**Task brief**
Tally every line in the data that has the word "Какао" and report only the total.

>>>

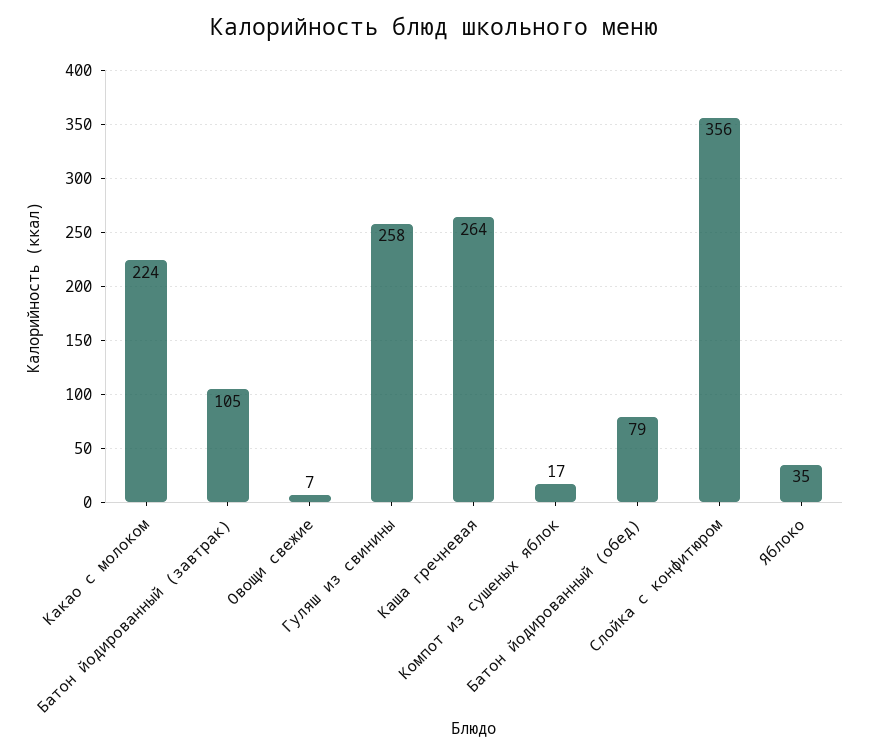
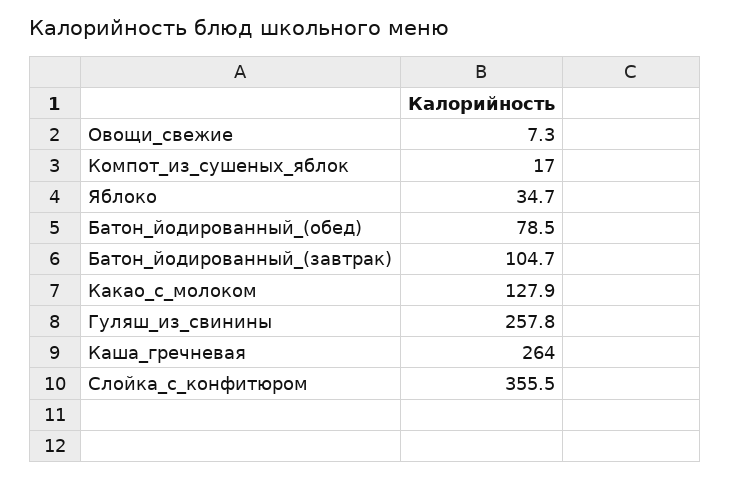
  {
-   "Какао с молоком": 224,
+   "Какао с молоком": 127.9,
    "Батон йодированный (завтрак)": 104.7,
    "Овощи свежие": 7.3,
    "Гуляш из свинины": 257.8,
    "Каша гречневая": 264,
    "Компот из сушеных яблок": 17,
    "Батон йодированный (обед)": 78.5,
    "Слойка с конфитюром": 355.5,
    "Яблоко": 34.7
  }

<<<
>>>

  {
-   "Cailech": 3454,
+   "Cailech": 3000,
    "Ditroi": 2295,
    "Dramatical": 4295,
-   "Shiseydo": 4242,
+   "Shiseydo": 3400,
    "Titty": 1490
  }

<<<

**Written answer**
2